[BRIEF 1]
According to the piece on fat batters in cricket, what was Colin Milburn's top score for Northamptonshire?

[TEXT SEGMENT]
Start of Block
Dealing in boundaries: the gift and curse of the Fat Batter

Colin Milburn Northamptonshire PA

Cricket offers many pleasures and entertainments. And one of the best is the fat batter. Who amongst us does not love a fleshy giant, wielding the willow like a mere matchstick?

They are a rarer sight these days. Where once we had players of all shapes and sizes, now we have lithe panther-like athletes and players who even take to the pitch sober. It is all very disappointing.

But not long ago, it was very different.

As a boy I was a big fan of Durham-born opening bat Colin Milburn. Colin was a big unit more akin to a substantially lagged school boiler than an athlete. Apparently he was 19 stone at his peak, which is a lot of power to put behind a ball. His top score for his county Northamptonshire was 243 and he knocked 139 for England too and had a 46 Test average, albeit across only nine games. Being massive did not seem to inhibit his career at all.
End of Block
[STUDY MATERIAL]
Start of Block
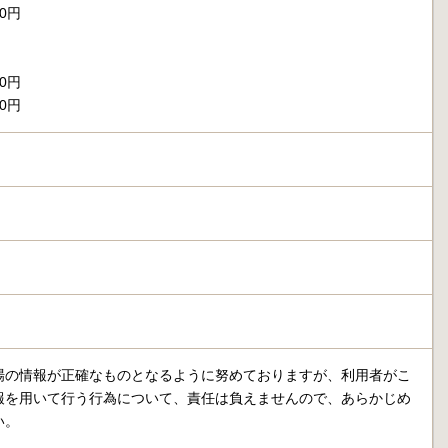
00円
00円
50円
場の情報が正確なものとなるように努めておりますが、利用者がこ
報を用いて行う行為について、責任は負えませんので、あらかじめ
い。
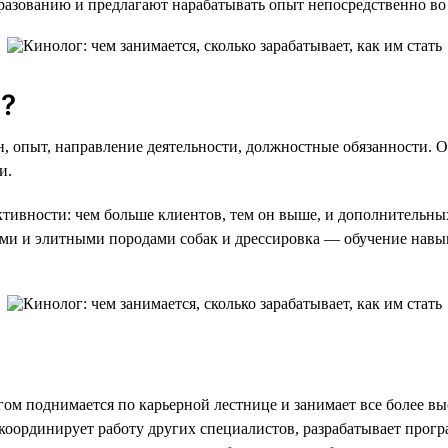
разованию и предлагают нарабатывать опыт непосредственно во
г?
он, опыт, направление деятельности, должностные обязанности. 
и.
о активности: чем больше клиентов, тем он выше, и дополнитель
ими и элитными породами собак и дрессировка — обучение навык
агом поднимается по карьерной лестнице и занимает все более 
координирует работу других специалистов, разрабатывает прог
End of Block
[BRIEF 2]
Return every line of the records unchanged, and leave the pictures out.

[EXPECTED ANSWER 1]
243

[EXPECTED ANSWER 2]
00円
00円
50円
場の情報が正確なものとなるように努めておりますが、利用者がこ
報を用いて行う行為について、責任は負えませんので、あらかじめ
い。
разованию и предлагают нарабатывать опыт непосредственно во
г?
он, опыт, направление деятельности, должностные обязанности. 
и.
о активности: чем больше клиентов, тем он выше, и дополнитель
ими и элитными породами собак и дрессировка — обучение навык
агом поднимается по карьерной лестнице и занимает все более 
координирует работу других специалистов, разрабатывает прог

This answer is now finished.